Thanks to President Obama, Donald J. Trump is about to inherit an economy still on the upswing. The jobless rate for November was the lowest since August 2007 and 15.6 million private sector jobs have been added since early 2010, the government said on Friday.
A report last month by the Kauffman Foundation found a sharp uptick in small business survival rates in the last year. (The 2016 Kauffman Index of Main Street Entrepreneurship measures U.S. entrepreneurship across national, state and metro areas. It captures business activity in all industries and is based on a national sample of roughly 900,000 responses each year and the universe of all employer businesses in the U.S. in a dataset that covers approximately 5 million businesses.)
The index relies on three indicators to measure entrepreneurship:
- The rate of business owners in the economy, calculated as the percentage of adults owning businesses as their main jobs, who are overwhelmingly represented by small business owners.
- The survival rate of firms, calculated as a percentage of the firms that remain in operation throughout their first five years.
- The established small business density, measured as the ratio of established (five years or older) small (fewer than 50 employees) businesses to the total number of firms.
U.S. Census Bureau statistics show that established small businesses represent almost 68 percent of all employer firms in the country.
Some of the results were surprising.

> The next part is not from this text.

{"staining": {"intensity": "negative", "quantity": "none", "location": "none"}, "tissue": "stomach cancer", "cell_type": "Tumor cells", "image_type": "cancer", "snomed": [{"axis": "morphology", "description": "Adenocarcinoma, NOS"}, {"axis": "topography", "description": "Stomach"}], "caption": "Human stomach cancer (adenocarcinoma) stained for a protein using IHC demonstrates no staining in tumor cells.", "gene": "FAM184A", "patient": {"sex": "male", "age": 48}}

For the first time since the recovery began, Main Street entrepreneurship activity is at higher levels than those recorded before the onset of the Great Recession, the Kauffman Index said. The increase was primarily driven by a jump in business survival rates, which reached a three-decade high of 48.7%, meaning almost half of new businesses are making it to their fifth year of operation.
On the other hand, U.S. small businesses have gotten smaller over the last 20 years. The smallest of those small businesses–companies with fewer than five employees–make up 53.1% of all established small businesses, up from 49.5 percent in 1996.
Among the 25 larger states, the five with the highest Main Street entrepreneurship activity were Minnesota, Wisconsin, Massachusetts, Colorado and Pennsylvania. Among the larger states, the rate of businesses surviving through their first five years ranges from 44% in Arizona to 53.3% in Pennsylvania.
The five metros with the highest Main Street entrepreneurship activity were Pittsburgh, Boston, Portland, San Francisco and Washington, D.C. The first-five-years survival rate of businesses in the 40 largest metros ranges from an estimated 39.9% in Orlando to 54% in Boston.